Current Series Release Notes¶

In Development - Unreleased¶

Adds NVIDIA A10/A40/L40S/L20 to known accelerators that can be reported when present in bare metals.

If allow_image_access_via_auth_token is set to True, Ironic allows access to Glance images if an auth_token is present in the request context.

Add a new configuration group [agent_containers] that allows users to dynamically configure container-based cleaning via Ironic conductor.

A new “description” field has been added to the Port object. This field allows operators to provide human-readable descriptions to easily identify physical ports on bare metal hosts.

The ipmitool-socat console interface is now available for users of the redfish hardware type. This was done as an enablement action for operators to be able to leverage IPMI based Serial-over-Lan connections. This option requires the IPMI parameters to be configured on the baremetal node in addition to the redfish hardware type.

Adds a new option [json_rpc]client_use_ssl. It can be set to True in situations where server-side TLS is handled by a reverse proxy, and thus [json_rpc]use_ssl is set to False.

The Ironic conductor can now access images that are shared with its project, in addition to those it owns.

To use the feature, ensure the images are shared with the project associated with the conductor’s credentials.

CONF.allow_image_access_via_auth_token is set to True in this Ironic release. OpenStack integrated operators should ensure images for Ironic use are using image visibility “public” or “community” for the most reliable results.

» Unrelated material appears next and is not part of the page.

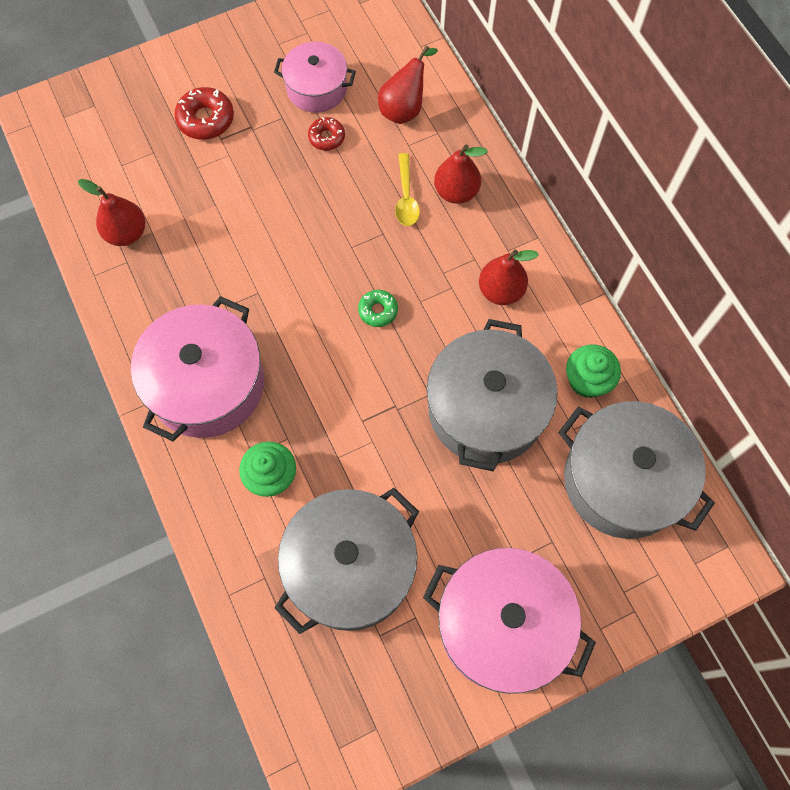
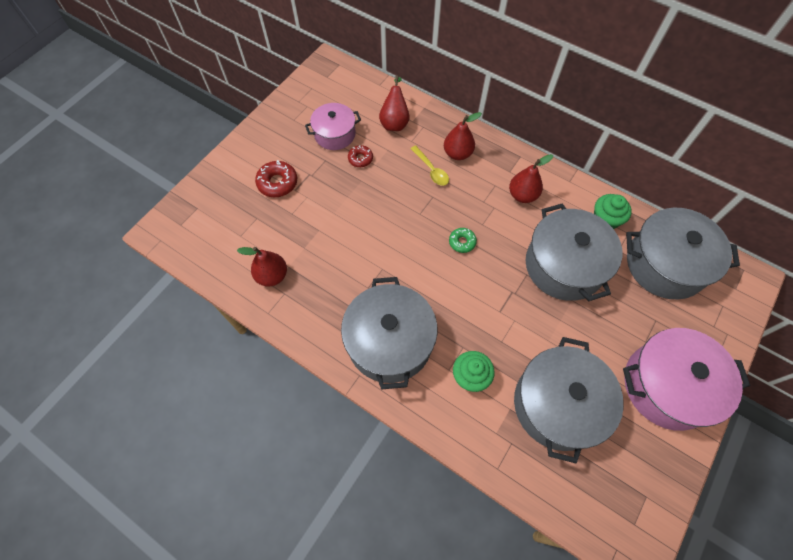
camera: 30 degrees left, 5 degrees down
(207, 384) = (389, 342): pink pot -> grey pot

Fixes OSSA-2025-001, where Ironic did not properly filter file:// paths when used as image sources. This would permit any file accessible by the conductor to be used as an image to attempt deployment. Ironic now unconditionally forbids paths that provide access to system configuration (/dev, /sys, /proc, /boot, /run, and /etc).

Adds CONF.conductor.file_url_allowed_paths, an allowlist configuration defaulting to /var/lib/ironic, /shared/html, /opt/cache/files, /vagrant, and /templates, permits operators to further restrict where the conductor will fetch images for when provided a file:// URL. This default value was chosen based on known usage by projects downstream of Ironic, including Metal3, Bifrost, and OpenShift. These defaults may change to be more restrictive at a later date. Operators using file:// URLs are encouraged to explicitly set this value even if the current default is sufficient. Operators wishing to fully disable the ability to deploy with a file:// URL should set this configuration to “” (empty).

This issue only poses a significant security risk when Ironic’s automated cleaning process is disabled and the service is configured in such a way that permits direct deployment by an untrusted API user, such as standalone Ironic installations or environments granting ownership of nodes to projects.

Fixes loop functionality to align more closely with the spec where, with loop present, args reference loop items using ‘{item}’ placeholder to support direct array iteration; plus, separately handle list and dict loop item types.

Fixes interface binding logic as it relates to Neutron VIF attachments, such that an initial neutron port update occurs to ensure Neutron performs any necessary address assignments, which will now result in the port entering an ACTIVE state. The state may change later on as the port is updated as part of any workflow actions with supplied port configuration information to allow ML2 plugins to finalize any port binding actions, when appropriate. The base bug which identified this issue is bug 2106073, which will require additional work to completely fix.

Related, this logic also detaches any previously bound VIF which might have been supplied to Ironic. To have done so in advance of attachment is erroneous, yet understandable behavior.

Fixes an issue with agent startup where the workflow from the first agent heartbeat interaction could fail due to a transient networking issue leaving the Agent and Ironic in a state where the node cannot be deployed and continues to record errors upon each additional heartbeat operation. Logic to check the state of the agent has been adjusted to ignore retry operations which were recorded by the agent. More information on this issue can be found in bug 2110698.

Updates the patch validation logic to support special characters (~ and /) in field keys, provided they align with the escaping rules defined in RFC 6901 (JSON Pointer) as required for the path field specified in RFC 6902 (JSON Patch).

Fixes an error that node does not move to failed state when removing vif failed due to unexpected errors during tear down.